The Walking Dead: The Game Season Two - Ep 4: ‘Amid The Ruins’ New Artwork, Full Trailer reveal 7/16/2014

The Last of Us Remastered New Screens, - Hands on: The Last of Us Remastered

With The Last of Us Remastered’s PS4 release just weeks away (July 29th), I dove into a pre-release version of the game to see exactly how Naughty Dog is leveraging PS4’s hardware to upgrade last year’s biggest Game of the Year winner.

First, there’s the immediately noticeable bump in native screen resolution. The jump from 720p (PS3) to native 1080p (PS4) gives the visuals a major shot in the arm. The crisp new presentation banishes those nasty jaggies to the margins, while higher resolution environment textures adorn the lovingly crafted post-apocalyptic environments.

But the kicker is the new framerate. I’ll admit to being at least a bit skeptical on hearing that Naughty Dog would target a smoother, more fluid 60 frames per second for The Last of Us Remastered. I wondered whether it would add a distracting layer of artificiality, that it might somehow interfere with the game’s cinematic look and feel. Luckily, based on my hands-on experiences at a recent media event in New York City, those concerns feel entirely unwarranted. Played at the higher framerate, The Last of Us Remastered has a silky smooth feel that makes aiming and camera control feel more responsive and natural.

Conveniently, the PS4 version was shown side-by-side with the original PS3 game. Curious, I picked up the DualShock 3 and panned the camera around for a few seconds, before hastily switching right back to Remastered. It’s nice to see that Naughty Dog is giving players the choice to lock TLOUR to 30 frames per second — which PlayStation.Blog’s own Ryan Clements currently favors — but for me it’s 60 FPS or bust, no contest. I suspect this one will boil down to personal preference. 

Then there are a slew of subtler visual details. Lighting quality has received a boost, with improved shadow detail. Joel and Ellie’s in-game character models also look more detailed, sporting higher resolution textures that allowed me to see the fabric weave in Joel’s filthy flannel shirt. The 1080p presentation also helped me spot subtle visual details I’d never noticed in the original PS3 version, like the way tiny streams of blood trickle down Joel’s arm when he’s injured, or how rats weave erratically through garbage-strewn ruins.

The gameplay remains unchanged, though the higher framerate does lend a feeling of increased responsiveness.

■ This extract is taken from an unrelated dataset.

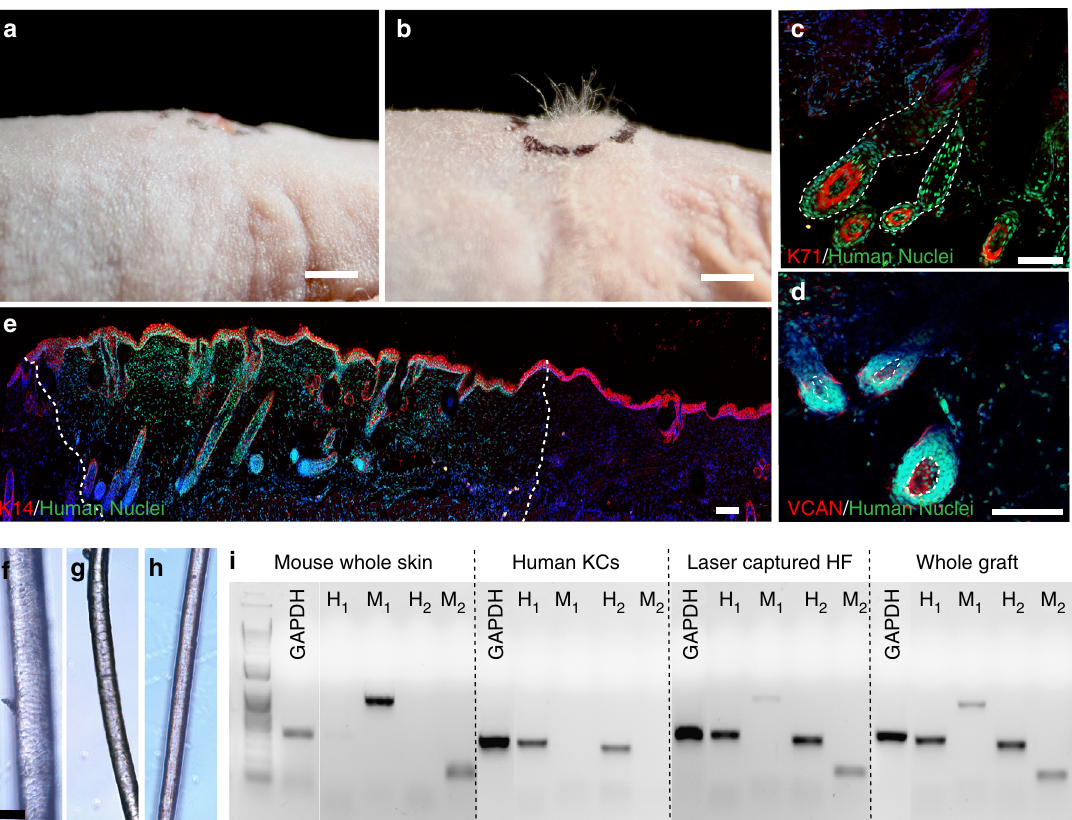
Fig. 5 Induction of human hair growth in immune-de fi cient nude mice. a , b Engraftment of high follicle-density HSCs onto immune-de fi cient nude mice led to hair growth in the grafts after 4 – 6 weeks ( b ), which was not observed in the HSCs prepared with FB aggregates as a control ( a ) ( n = 10; fi ve biological and two technical replicates per each condition). c , d Human-speci fi c nuclear staining (green) indicated that the de novo hair follicles marked with K71 ( c ) (HF boundaries circled in dashed line) and DPCs marked with VCAN ( d ) are comprised of human cells (DPs circled in dashed line). e Low magni fi cation image of the explanted grafts revealed the boundaries (dashed line) between the mouse and human tissues as marked by the human nuclear staining. Bright- fi eld microscopy of unpigmented terminal human hair ( f ), engineered human hair in the grafts ( g ), and unpigmented human vellus hair ( h ) showed morphological similarities between human hair and engineered hair. i PCR was performed with two sets of primers speci fi c to human and mouse cells using the RNA of the laser captured hair follicles from the grafts in comparison to whole grafts, mouse skin, and cultured human KCs. Scale bars for ( a , b ), ( c − e ) and ( f − h ) are 2 mm, 200 µ m, and 50 µ m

The most notable difference is that the L2 and R2 triggers now control aiming and firing — and yep, you can switch back to the classic L1 and R1 controls if that floats your boat.

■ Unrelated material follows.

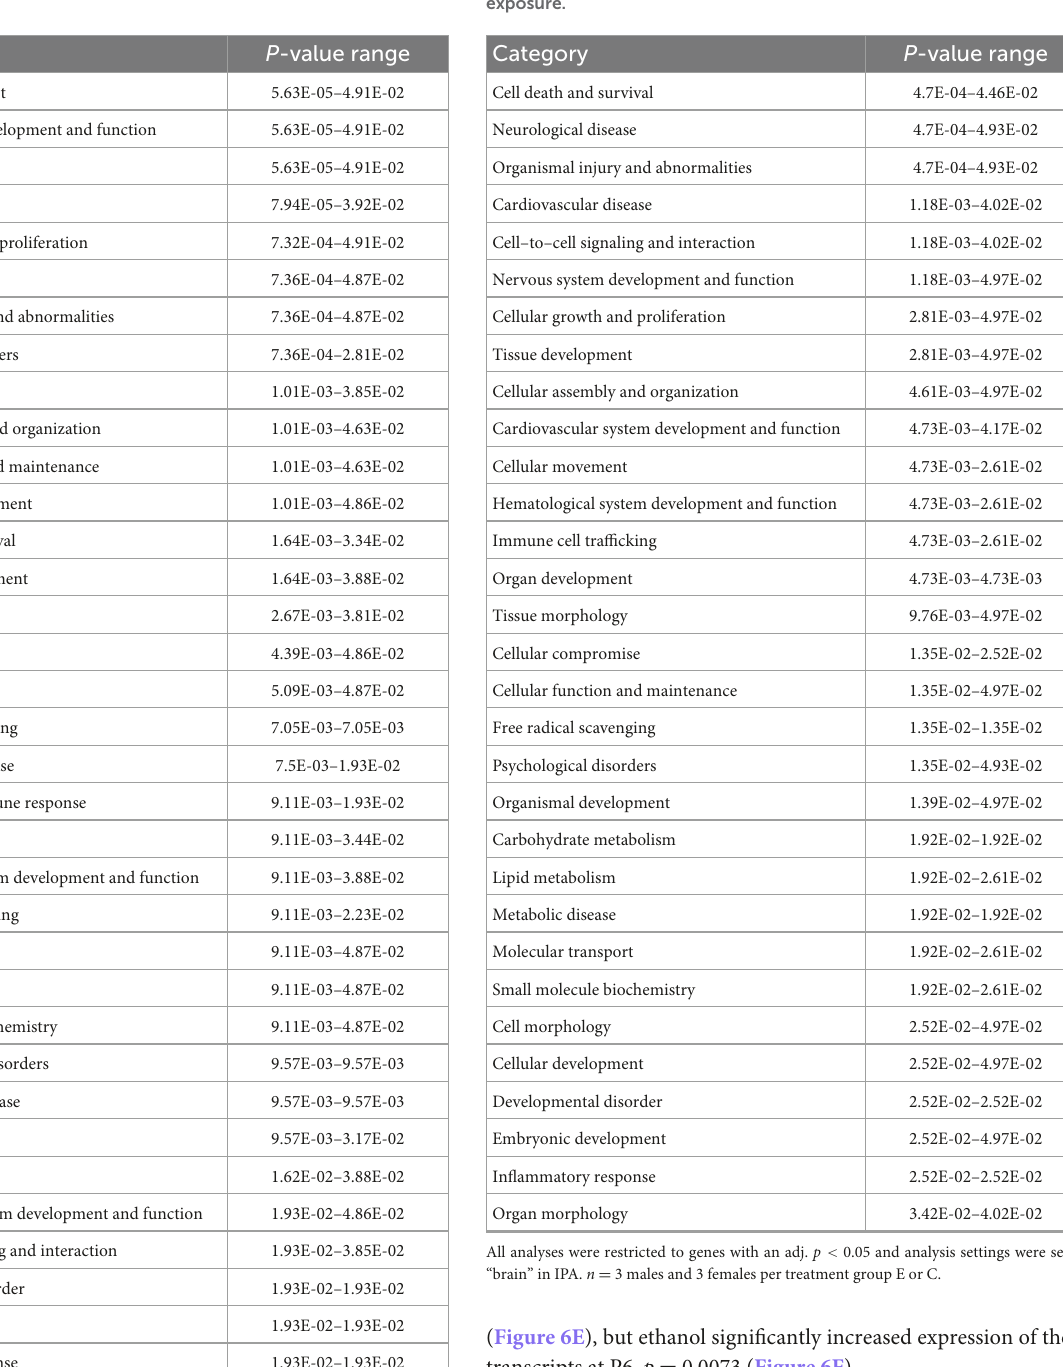
TABLE 1 P5-Top diseases and biological functions altered by ethanol exposure.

Though I didn’t get a chance to try out the multiplayer mode (a personal favorite), the campaign is looking mighty promising. The Last of Us Remastered will come complete with all previously released DLC, including the excellent story chapter Left Behind. And at a reduced price of $50, it’s a good bet for new PS4 owners who missed out on one of the best games of the generation, or seasoned TLOU veterans eager for another dose of Joel and Ellie.